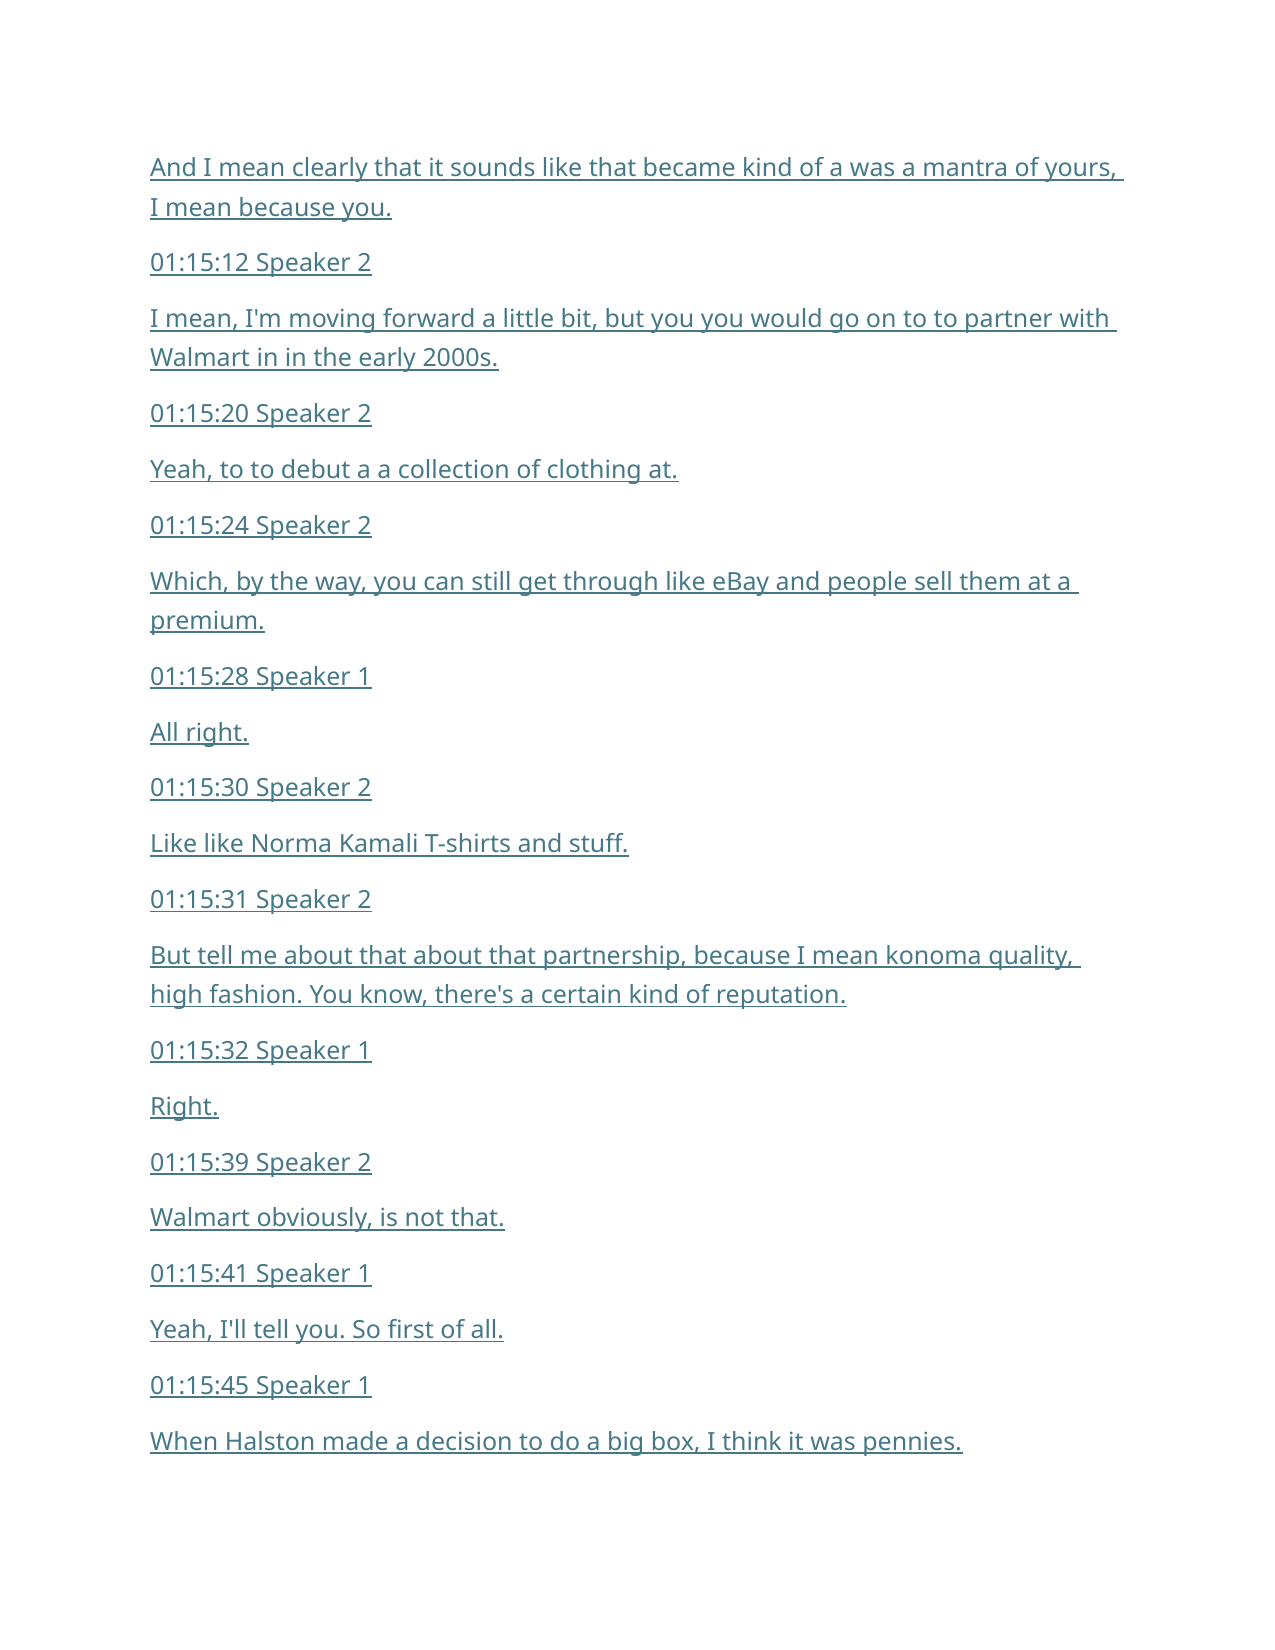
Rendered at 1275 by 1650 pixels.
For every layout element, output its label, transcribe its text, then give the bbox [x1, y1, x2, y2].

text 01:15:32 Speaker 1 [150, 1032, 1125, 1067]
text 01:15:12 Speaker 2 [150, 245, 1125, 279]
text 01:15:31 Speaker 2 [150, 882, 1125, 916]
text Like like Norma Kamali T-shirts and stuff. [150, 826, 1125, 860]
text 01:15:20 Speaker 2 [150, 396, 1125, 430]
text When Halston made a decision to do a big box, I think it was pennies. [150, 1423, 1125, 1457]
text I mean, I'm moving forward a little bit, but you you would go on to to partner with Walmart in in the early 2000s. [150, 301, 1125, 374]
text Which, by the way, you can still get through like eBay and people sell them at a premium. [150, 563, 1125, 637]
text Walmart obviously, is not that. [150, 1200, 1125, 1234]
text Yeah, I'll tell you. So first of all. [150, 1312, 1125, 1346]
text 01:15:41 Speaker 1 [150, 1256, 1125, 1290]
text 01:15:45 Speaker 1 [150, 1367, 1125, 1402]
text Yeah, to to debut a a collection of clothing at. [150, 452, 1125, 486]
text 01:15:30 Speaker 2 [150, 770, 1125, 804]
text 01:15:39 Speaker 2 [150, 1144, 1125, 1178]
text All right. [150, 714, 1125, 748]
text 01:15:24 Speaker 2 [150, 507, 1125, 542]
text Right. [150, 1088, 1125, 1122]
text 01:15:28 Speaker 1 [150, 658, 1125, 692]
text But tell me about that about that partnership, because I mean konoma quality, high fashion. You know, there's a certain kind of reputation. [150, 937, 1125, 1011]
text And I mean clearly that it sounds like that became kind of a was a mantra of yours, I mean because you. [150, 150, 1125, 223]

########################################

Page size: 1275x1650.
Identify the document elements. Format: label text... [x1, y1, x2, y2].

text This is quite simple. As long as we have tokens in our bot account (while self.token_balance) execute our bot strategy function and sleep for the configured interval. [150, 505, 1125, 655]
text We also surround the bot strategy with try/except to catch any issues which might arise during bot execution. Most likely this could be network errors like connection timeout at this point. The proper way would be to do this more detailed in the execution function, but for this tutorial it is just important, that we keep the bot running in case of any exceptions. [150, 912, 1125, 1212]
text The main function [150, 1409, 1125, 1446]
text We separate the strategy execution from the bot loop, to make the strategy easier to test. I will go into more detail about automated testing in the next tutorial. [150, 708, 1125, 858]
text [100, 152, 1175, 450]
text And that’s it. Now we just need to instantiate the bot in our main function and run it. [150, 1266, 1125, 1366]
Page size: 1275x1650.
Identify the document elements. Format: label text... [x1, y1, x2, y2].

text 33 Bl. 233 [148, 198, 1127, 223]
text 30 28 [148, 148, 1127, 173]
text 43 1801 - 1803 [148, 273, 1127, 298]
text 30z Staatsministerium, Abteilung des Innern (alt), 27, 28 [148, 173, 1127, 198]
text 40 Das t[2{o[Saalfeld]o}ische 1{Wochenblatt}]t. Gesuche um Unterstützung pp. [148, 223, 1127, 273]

########################################

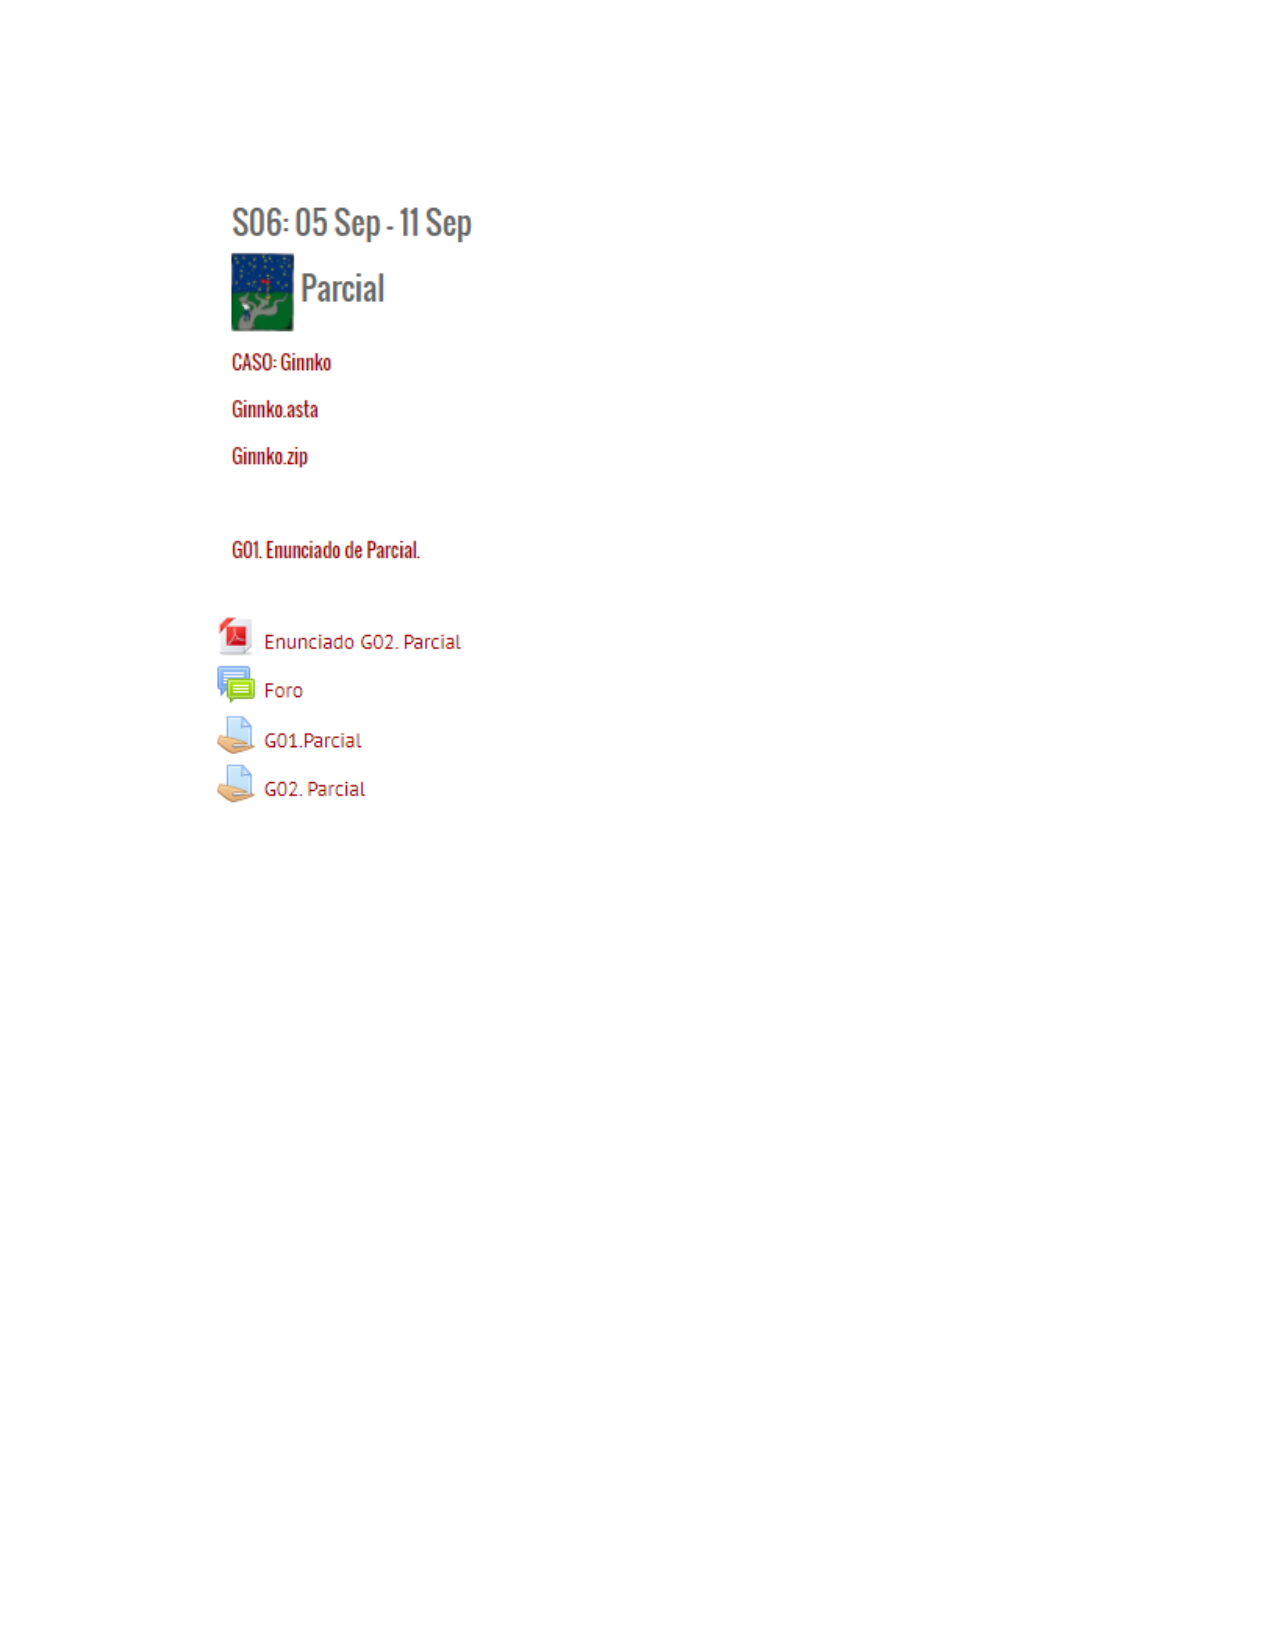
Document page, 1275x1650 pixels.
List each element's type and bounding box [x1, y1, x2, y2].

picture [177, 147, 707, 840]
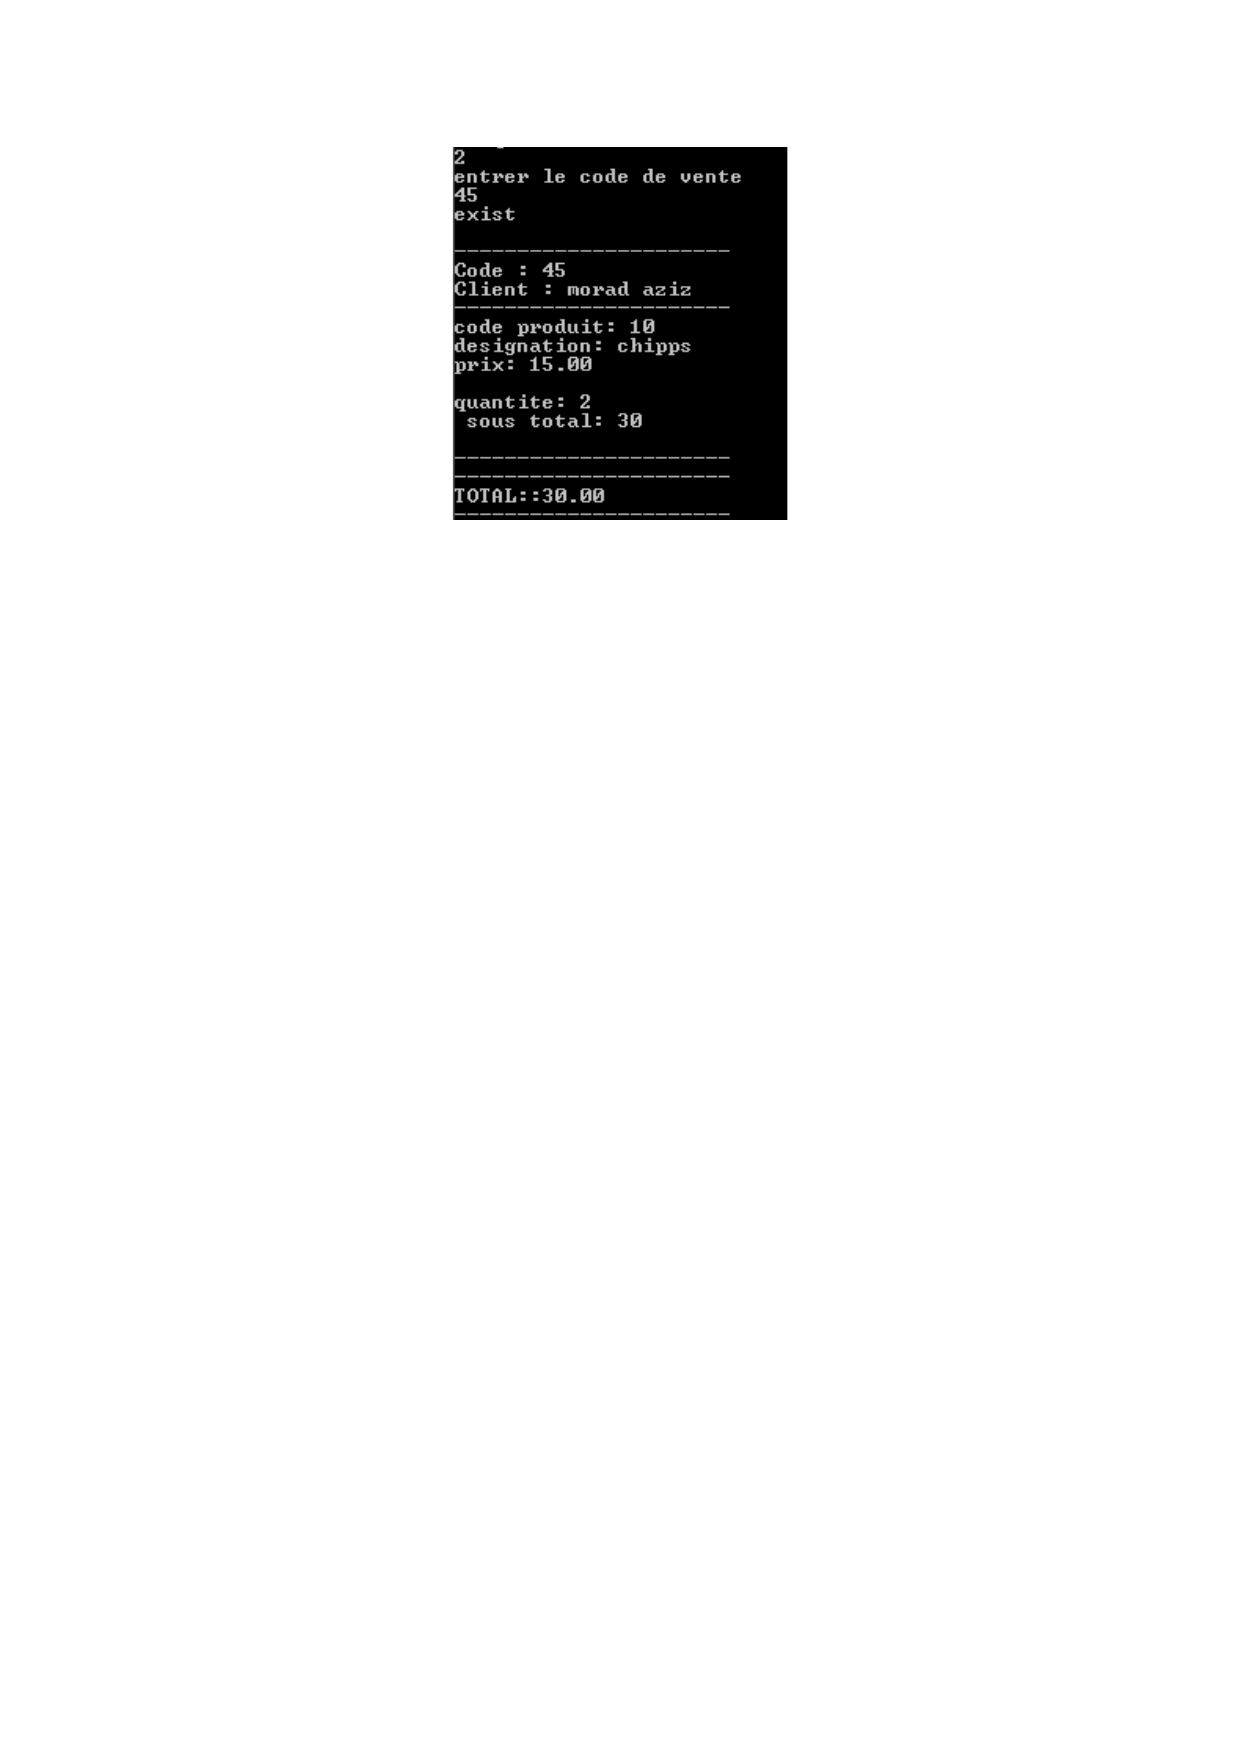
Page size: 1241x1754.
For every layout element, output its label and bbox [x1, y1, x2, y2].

########################################

Would you please copy, word for word, everything above from the line containing "Page size: 1241x1754." down to the line containing "For every layout element, output its label and", those two lines included?

#### WRITTEN RESPONSE
Page size: 1241x1754.
For every layout element, output its label and bbox [x1, y1, x2, y2].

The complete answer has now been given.